# DIRECTIVE
Copy the part of the kmap discussion starting at "Then, I'm not" and ending at "to kmap_local_page conversion.", word for word.

# SELECTED EXCERPT

I'm sorry but, due to my lack of knowledge and experience, I'm not sure to 
understand how kmap_local_folio() could help here. My fault. I'm going to 
make some research and ask for help from more experienced developers. 

>   Luis
> 
> > Tested on a QEMU/KVM x86_32 VM with 4GB RAM, booting kernels with
> > HIGHMEM64GB enabled. Modules compressed with XZ or GZIP decompress
> > properly.
> > 
> > Suggested-by: Ira Weiny <ira.weiny@intel.com>
> > Signed-off-by: Fabio M. De Francesco <fmdefrancesco@gmail.com>
> > ---
> >  kernel/module/decompress.c | 8 ++++----
> >  1 file changed, 4 insertions(+), 4 deletions(-)

[snip]

Thanks,

Fabio
Matthew Wilcox (Oracle) July 19, 2022, 8:23 p.m. UTC | #3
On Tue, Jul 19, 2022 at 11:19:24AM +0200, Fabio M. De Francesco wrote:
> On martedì 19 luglio 2022 00:19:50 CEST Luis Chamberlain wrote:
> > > Therefore, replace kmap() with kmap_local_page().
> > 
> > While this churn is going on everywhere I was wondering why not
> > go ahead and adopt kmap_local_folio() instead?
> 
> I'm sorry but, due to my lack of knowledge and experience, I'm not sure to 
> understand how kmap_local_folio() could help here. My fault. I'm going to 
> make some research and ask for help from more experienced developers. 

I haven't made this suggestion to Fabio before for a few reasons.

First, it makes his work harder.  He not only has to understand the
implications of the kmap semantic changes but also the implications of
the folio change.

Then, I'm not sure that I necessarily have enough infrastructure in place
for doing a folio conversion everywhere that he's doing a kmap/kmap_atomic
to kmap_local_page conversion.

# SUPPLIED INFORMATION
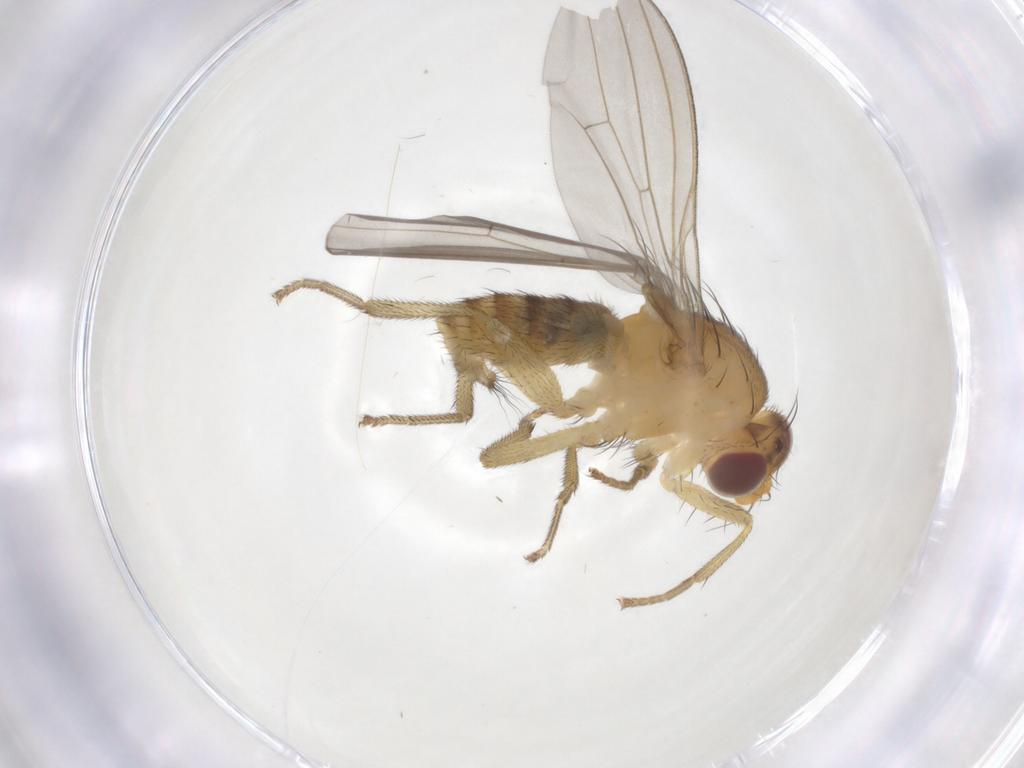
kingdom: Animalia
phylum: Arthropoda
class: Insecta
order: Diptera
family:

# SOLUTION TO THE PROBLEM
Then, I'm not sure that I necessarily have enough infrastructure in place
for doing a folio conversion everywhere that he's doing a kmap/kmap_atomic
to kmap_local_page conversion.